What you should do. Your transcription must include every record word for word and no pictures.

************

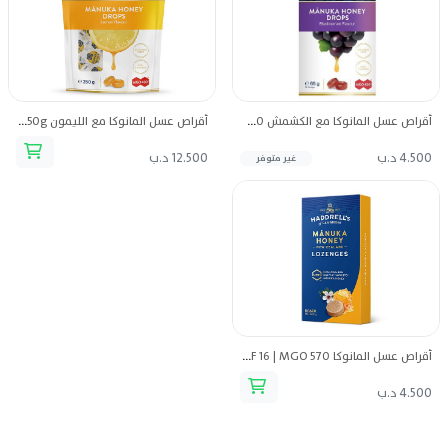
أقراص عسل المانوكا مع الكشمش UMF 13 | MGO 400
أقراص عسل المانوكا مع الليمون UMF 13 | MGO 400 | 250g
4.500 د.ب
12.500 د.ب
غير متوفر
أقراص عسل المانوكا UMF 16 | MGO 570
4.500 د.ب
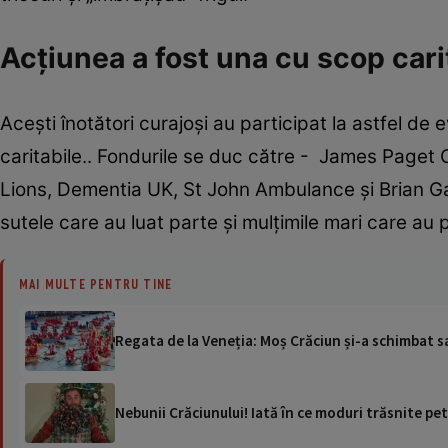
Acțiunea a fost una cu scop cari
Acești înotători curajoși au participat la astfel d
caritabile.. Fondurile se duc către - James Paget
Lions, Dementia UK, St John Ambulance și Brian Ga
sutele care au luat parte și mulțimile mari care au pr
MAI MULTE PENTRU TINE
Regata de la Veneția: Moș Crăciun și-a schimbat s
Nebunii Crăciunului! Iată în ce moduri trăsnite pe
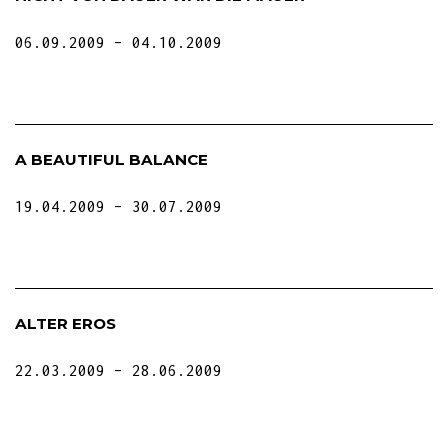
06.09.2009
04.10.2009
A BEAUTIFUL BALANCE
19.04.2009
30.07.2009
ALTER EROS
22.03.2009
28.06.2009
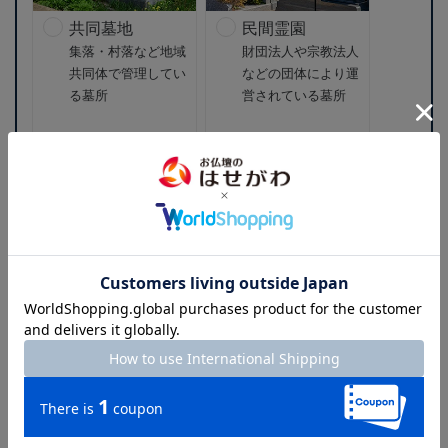
共同墓地
民間霊園
集落・村落など地域
財団法人や宗教法人
共同体で管理してい
などの団体により運
る墓所
営されている墓所
※墓所によっては、石材店が指定されていることもあります。
Q3：大きさを選択ください
必須
墓所の大きさ（一例）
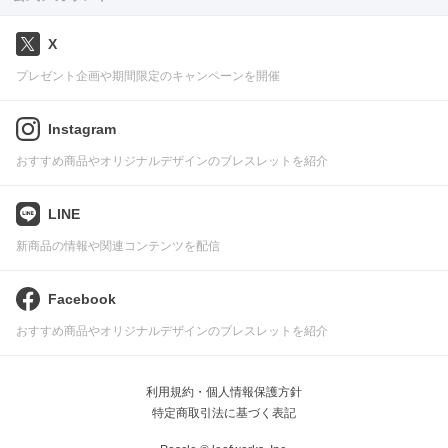
X
プレゼント企画や期間限定のキャンペーンを開催
Instagram
おすすめ商品やオリジナルデザインのブレスレットを紹介
LINE
新商品の情報や関連コンテンツを配信
Facebook
おすすめ商品やオリジナルデザインのブレスレットを紹介
利用規約・個人情報保護方針
特定商取引法に基づく表記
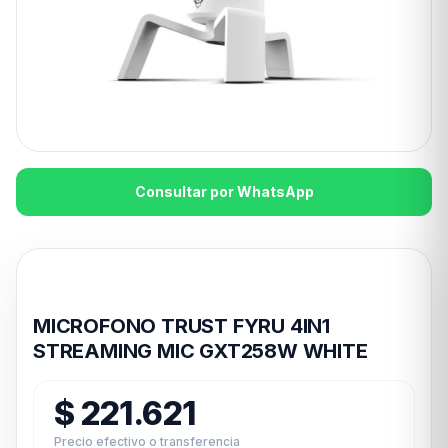
Consultar por WhatsApp
Disponible en 24hs
MICROFONO TRUST FYRU 4IN1
STREAMING MIC GXT258W WHITE
$
221.621
Precio efectivo o transferencia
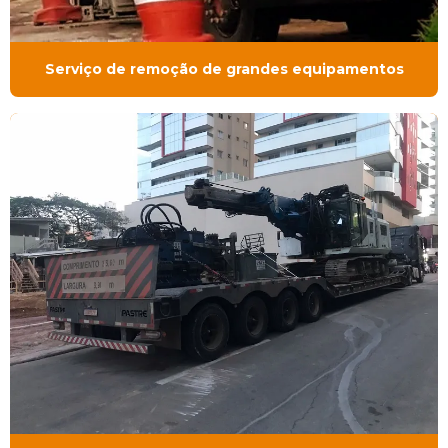
Serviço de remoção de grandes equipamentos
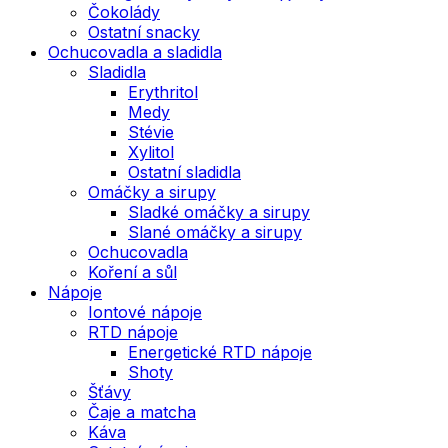
Čokolády
Ostatní snacky
Ochucovadla a sladidla
Sladidla
Erythritol
Medy
Stévie
Xylitol
Ostatní sladidla
Omáčky a sirupy
Sladké omáčky a sirupy
Slané omáčky a sirupy
Ochucovadla
Koření a sůl
Nápoje
Iontové nápoje
RTD nápoje
Energetické RTD nápoje
Shoty
Šťávy
Čaje a matcha
Káva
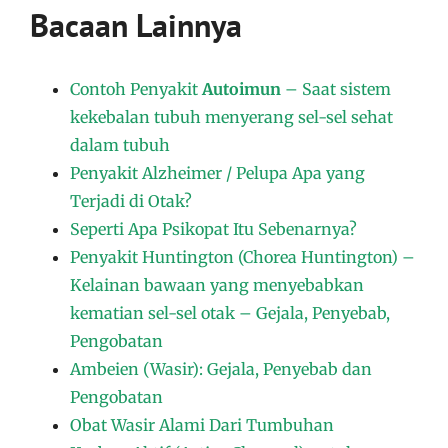
Bacaan Lainnya
Contoh Penyakit
Autoimun
– Saat sistem
kekebalan tubuh menyerang sel-sel sehat
dalam tubuh
Penyakit Alzheimer / Pelupa Apa yang
Terjadi di Otak?
Seperti Apa Psikopat Itu Sebenarnya?
Penyakit Huntington (Chorea Huntington) –
Kelainan bawaan yang menyebabkan
kematian sel-sel otak – Gejala, Penyebab,
Pengobatan
Ambeien (Wasir): Gejala, Penyebab dan
Pengobatan
Obat Wasir Alami Dari Tumbuhan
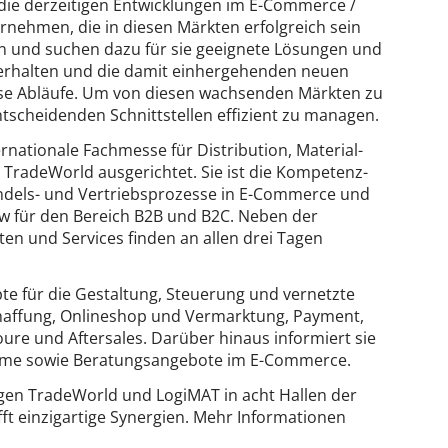
die derzeitigen Entwicklungen im E-Commerce /
nehmen, die in diesen Märkten erfolgreich sein
en und suchen dazu für sie geeignete Lösungen und
verhalten und die damit einhergehenden neuen
se Abläufe. Um von diesen wachsenden Märkten zu
entscheidenden Schnittstellen effizient zu managen.
nationale Fachmesse für Distribution, Material-
 TradeWorld ausgerichtet. Sie ist die Kompetenz-
andels- und Vertriebsprozesse in E-Commerce und
 für den Bereich B2B und B2C. Neben der
en und Services finden an allen drei Tagen
te für die Gestaltung, Steuerung und vernetzte
chaffung, Onlineshop und ­Vermarktung, Payment,
etoure und Aftersales. Darüber hinaus informiert sie
teme sowie Beratungsangebote im E-Commerce.
gen TradeWorld und LogiMAT in acht Hallen der
fft einzigartige Synergien. Mehr Informationen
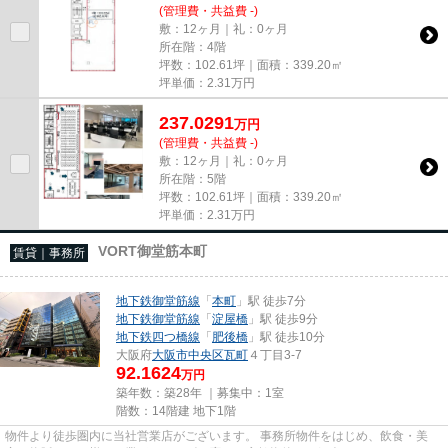
(管理費・共益費 -)
敷：12ヶ月｜礼：0ヶ月
所在階：4階
坪数：102.61坪｜面積：339.20㎡
坪単価：
2.31
万円
237.0291
万
円
(管理費・共益費 -)
敷：12ヶ月｜礼：0ヶ月
所在階：5階
坪数：102.61坪｜面積：339.20㎡
坪単価：
2.31
万円
VORT御堂筋本町
賃貸｜事務所
地下鉄御堂筋線
「
本町
」駅 徒歩7分
地下鉄御堂筋線
「
淀屋橋
」駅 徒歩9分
地下鉄四つ橋線
「
肥後橋
」駅 徒歩10分
大阪府
大阪市中央区
瓦町
４丁目3-7
92.1624
万円
築年数：築28年 ｜募集中：
1室
階数：14階建 地下1階
物件より徒歩圏内に当社営業店がございます。 事務所物件をはじめ、飲食・美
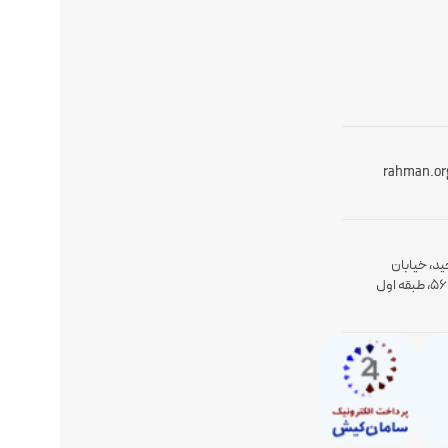
rahman.or
ید، خیابان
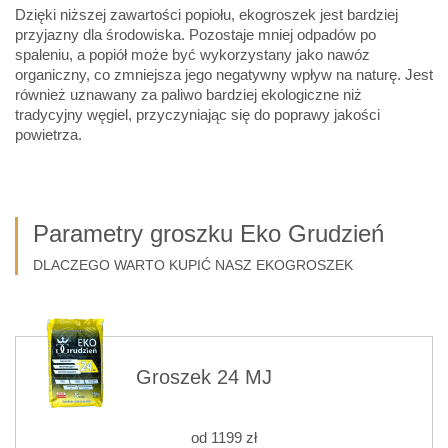
Dzięki niższej zawartości popiołu, ekogroszek jest bardziej
przyjazny dla środowiska. Pozostaje mniej odpadów po
spaleniu, a popiół może być wykorzystany jako nawóz
organiczny, co zmniejsza jego negatywny wpływ na naturę. Jest
również uznawany za paliwo bardziej ekologiczne niż
tradycyjny węgiel, przyczyniając się do poprawy jakości
powietrza.
Parametry groszku Eko Grudzień
DLACZEGO WARTO KUPIĆ NASZ EKOGROSZEK
Groszek 24 MJ
od
1199
zł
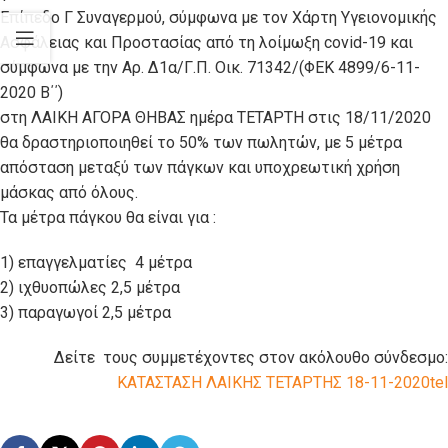
Επίπεδο Γ Συναγερμού, σύμφωνα με τον Χάρτη Υγειονομικής
Ασφάλειας και Προστασίας από τη λοίμωξη covid-19 και
σύμφωνα με την Αρ. Δ1α/Γ.Π. Οικ. 71342/(ΦΕΚ 4899/6-11-
2020 Β΄΄)
στη ΛΑΙΚΗ ΑΓΟΡΑ ΘΗΒΑΣ ημέρα ΤΕΤΑΡΤΗ στις 18/11/2020
θα δραστηριοποιηθεί το 50% των πωλητών, με 5 μέτρα
απόσταση μεταξύ των πάγκων και υποχρεωτική χρήση
μάσκας από όλους.
Τα μέτρα πάγκου θα είναι για :
1) επαγγελματίες 4 μέτρα
2) ιχθυοπώλες 2,5 μέτρα
3) παραγωγοί 2,5 μέτρα
Δείτε τους συμμετέχοντες στον ακόλουθο σύνδεσμο:
ΚΑΤΑΣΤΑΣΗ ΛΑΙΚΗΣ ΤΕΤΑΡΤΗΣ 18-11-2020tel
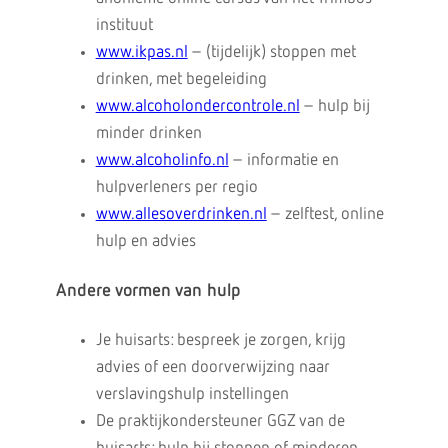
instituut
www.ikpas.nl
– (tijdelijk) stoppen met
drinken, met begeleiding
www.alcoholondercontrole.nl
– hulp bij
minder drinken
www.alcoholinfo.nl
– informatie en
hulpverleners per regio
www.allesoverdrinken.nl
– zelftest, online
hulp en advies
Andere vormen van hulp
Je huisarts: bespreek je zorgen, krijg
advies of een doorverwijzing naar
verslavingshulp instellingen
De praktijkondersteuner GGZ van de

************

Result of the task.
أقراص عسل المانوكا مع الكشمش UMF 13 | MGO 400
أقراص عسل المانوكا مع الليمون UMF 13 | MGO 400 | 250g
4.500 د.ب
12.500 د.ب
غير متوفر
أقراص عسل المانوكا UMF 16 | MGO 570
4.500 د.ب
Acțiunea a fost una cu scop cari
Acești înotători curajoși au participat la astfel d
caritabile.. Fondurile se duc către - James Paget
Lions, Dementia UK, St John Ambulance și Brian Ga
sutele care au luat parte și mulțimile mari care au pr
MAI MULTE PENTRU TINE
Regata de la Veneția: Moș Crăciun și-a schimbat s
Nebunii Crăciunului! Iată în ce moduri trăsnite pe
06.09.2009
04.10.2009
A BEAUTIFUL BALANCE
19.04.2009
30.07.2009
ALTER EROS
22.03.2009
28.06.2009
共同墓地
民間霊園
集落・村落など地域
財団法人や宗教法人
共同体で管理してい
などの団体により運
る墓所
営されている墓所
※墓所によっては、石材店が指定されていることもあります。
Q3：大きさを選択ください
必須
墓所の大きさ（一例）
X
プレゼント企画や期間限定のキャンペーンを開催
Instagram
おすすめ商品やオリジナルデザインのブレスレットを紹介
LINE
新商品の情報や関連コンテンツを配信
Facebook
おすすめ商品やオリジナルデザインのブレスレットを紹介
利用規約・個人情報保護方針
特定商取引法に基づく表記
Consultar por WhatsApp
Disponible en 24hs
MICROFONO TRUST FYRU 4IN1
STREAMING MIC GXT258W WHITE
$
221.621
Precio efectivo o transferencia
Serviço de remoção de grandes equipamentos
Čokolády
Ostatní snacky
Ochucovadla a sladidla
Sladidla
Erythritol
Medy
Stévie
Xylitol
Ostatní sladidla
Omáčky a sirupy
Sladké omáčky a sirupy
Slané omáčky a sirupy
Ochucovadla
Koření a sůl
Nápoje
Iontové nápoje
RTD nápoje
Energetické RTD nápoje
Shoty
Šťávy
Čaje a matcha
Káva
Bacaan Lainnya
Contoh Penyakit
Autoimun
– Saat sistem
kekebalan tubuh menyerang sel-sel sehat
dalam tubuh
Penyakit Alzheimer / Pelupa Apa yang
Terjadi di Otak?
Seperti Apa Psikopat Itu Sebenarnya?
Penyakit Huntington (Chorea Huntington) –
Kelainan bawaan yang menyebabkan
kematian sel-sel otak – Gejala, Penyebab,
Pengobatan
Ambeien (Wasir): Gejala, Penyebab dan
Pengobatan
Obat Wasir Alami Dari Tumbuhan
die derzeitigen Entwicklungen im E-Commerce /
nehmen, die in diesen Märkten erfolgreich sein
en und suchen dazu für sie geeignete Lösungen und
verhalten und die damit einhergehenden neuen
se Abläufe. Um von diesen wachsenden Märkten zu
entscheidenden Schnittstellen effizient zu managen.
nationale Fachmesse für Distribution, Material-
 TradeWorld ausgerichtet. Sie ist die Kompetenz-
andels- und Vertriebsprozesse in E-Commerce und
 für den Bereich B2B und B2C. Neben der
en und Services finden an allen drei Tagen
te für die Gestaltung, Steuerung und vernetzte
chaffung, Onlineshop und ­Vermarktung, Payment,
etoure und Aftersales. Darüber hinaus informiert sie
teme sowie Beratungsangebote im E-Commerce.
gen TradeWorld und LogiMAT in acht Hallen der
fft einzigartige Synergien. Mehr Informationen
(管理費・共益費 -)
敷：12ヶ月｜礼：0ヶ月
所在階：4階
坪数：102.61坪｜面積：339.20㎡
坪単価：
2.31
万円
237.0291
万
円
(管理費・共益費 -)
敷：12ヶ月｜礼：0ヶ月
所在階：5階
坪数：102.61坪｜面積：339.20㎡
坪単価：
2.31
万円
VORT御堂筋本町
賃貸｜事務所
地下鉄御堂筋線
「
本町
」駅 徒歩7分
地下鉄御堂筋線
「
淀屋橋
」駅 徒歩9分
地下鉄四つ橋線
「
肥後橋
」駅 徒歩10分
大阪府
大阪市中央区
瓦町
４丁目3-7
92.1624
万円
築年数：築28年 ｜募集中：
1室
階数：14階建 地下1階
物件より徒歩圏内に当社営業店がございます。 事務所物件をはじめ、飲食・美
rahman.or
ید، خیابان
Dzięki niższej zawartości popiołu, ekogroszek jest bardziej
przyjazny dla środowiska. Pozostaje mniej odpadów po
spaleniu, a popiół może być wykorzystany jako nawóz
organiczny, co zmniejsza jego negatywny wpływ na naturę. Jest
również uznawany za paliwo bardziej ekologiczne niż
tradycyjny węgiel, przyczyniając się do poprawy jakości
powietrza.
Parametry groszku Eko Grudzień
DLACZEGO WARTO KUPIĆ NASZ EKOGROSZEK
Groszek 24 MJ
od
1199
zł
Επίπεδο Γ Συναγερμού, σύμφωνα με τον Χάρτη Υγειονομικής
Ασφάλειας και Προστασίας από τη λοίμωξη covid-19 και
σύμφωνα με την Αρ. Δ1α/Γ.Π. Οικ. 71342/(ΦΕΚ 4899/6-11-
2020 Β΄΄)
στη ΛΑΙΚΗ ΑΓΟΡΑ ΘΗΒΑΣ ημέρα ΤΕΤΑΡΤΗ στις 18/11/2020
θα δραστηριοποιηθεί το 50% των πωλητών, με 5 μέτρα
απόσταση μεταξύ των πάγκων και υποχρεωτική χρήση
μάσκας από όλους.
Τα μέτρα πάγκου θα είναι για :
1) επαγγελματίες 4 μέτρα
2) ιχθυοπώλες 2,5 μέτρα
3) παραγωγοί 2,5 μέτρα
Δείτε τους συμμετέχοντες στον ακόλουθο σύνδεσμο:
ΚΑΤΑΣΤΑΣΗ ΛΑΙΚΗΣ ΤΕΤΑΡΤΗΣ 18-11-2020tel
instituut
www.ikpas.nl
– (tijdelijk) stoppen met
drinken, met begeleiding
www.alcoholondercontrole.nl
– hulp bij
minder drinken
www.alcoholinfo.nl
– informatie en
hulpverleners per regio
www.allesoverdrinken.nl
– zelftest, online
hulp en advies
Andere vormen van hulp
Je huisarts: bespreek je zorgen, krijg
advies of een doorverwijzing naar
verslavingshulp instellingen
De praktijkondersteuner GGZ van de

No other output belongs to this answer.